▶ **Work item**
Reproduce, exactly, the lines of the material below from the line containing "ring mcp: (245, 229)" through the line containing "pinky tip: (240, 247)", with both end lines included and nothing else.
○ ○ ○ ○ ○ ○ ○
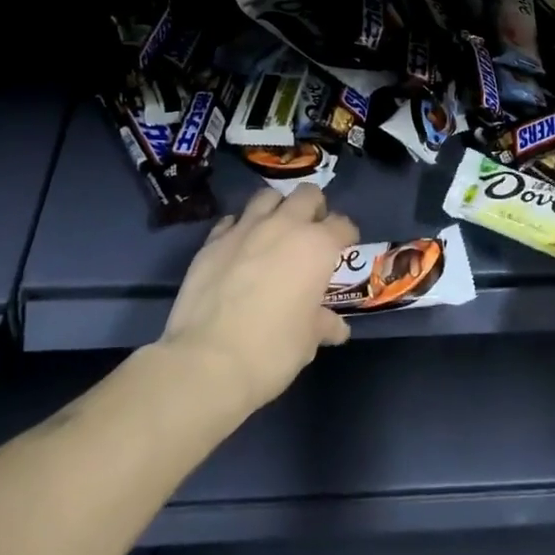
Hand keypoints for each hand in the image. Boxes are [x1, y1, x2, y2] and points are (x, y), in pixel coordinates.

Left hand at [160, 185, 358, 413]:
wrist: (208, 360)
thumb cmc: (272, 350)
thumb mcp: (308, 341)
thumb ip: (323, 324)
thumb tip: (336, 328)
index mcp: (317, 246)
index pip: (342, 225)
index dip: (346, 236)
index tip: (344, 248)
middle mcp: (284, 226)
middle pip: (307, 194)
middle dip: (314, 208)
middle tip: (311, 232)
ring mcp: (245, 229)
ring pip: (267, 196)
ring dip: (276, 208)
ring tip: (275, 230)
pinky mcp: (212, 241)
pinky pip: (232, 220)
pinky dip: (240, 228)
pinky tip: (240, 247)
○ ○ ○ ○ ○ ○ ○
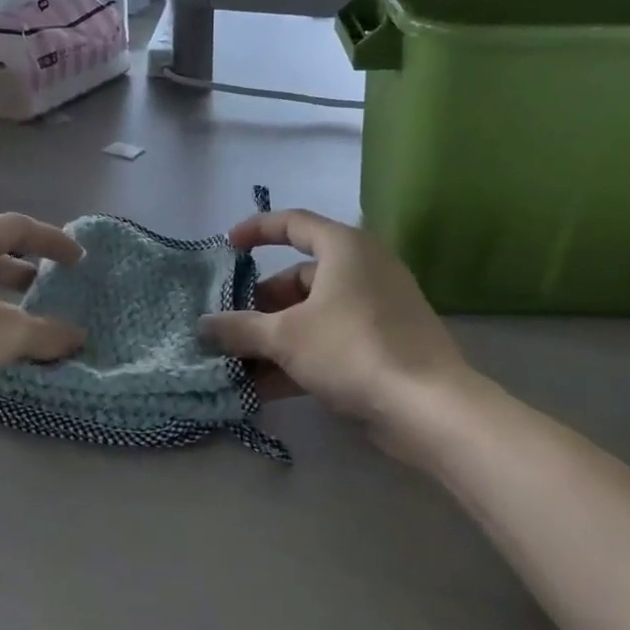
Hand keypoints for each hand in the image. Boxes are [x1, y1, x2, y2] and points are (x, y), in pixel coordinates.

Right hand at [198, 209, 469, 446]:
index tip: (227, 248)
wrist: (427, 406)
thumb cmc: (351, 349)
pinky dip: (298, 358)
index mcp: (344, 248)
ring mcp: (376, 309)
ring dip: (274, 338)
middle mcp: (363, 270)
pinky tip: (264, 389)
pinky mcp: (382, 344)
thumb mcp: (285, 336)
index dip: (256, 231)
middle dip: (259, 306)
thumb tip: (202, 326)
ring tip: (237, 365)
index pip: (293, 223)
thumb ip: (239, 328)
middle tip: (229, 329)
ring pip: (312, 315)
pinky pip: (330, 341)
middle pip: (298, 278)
○ ○ ○ ○ ○ ○ ○
▶ **Exercise answer**
ring mcp: (245, 229)
ring pip: (267, 196)
ring dip: (276, 208)
ring tip: (275, 230)
pinky mcp: (212, 241)
pinky pip: (232, 220)
pinky dip: (240, 228)
pinky tip: (240, 247)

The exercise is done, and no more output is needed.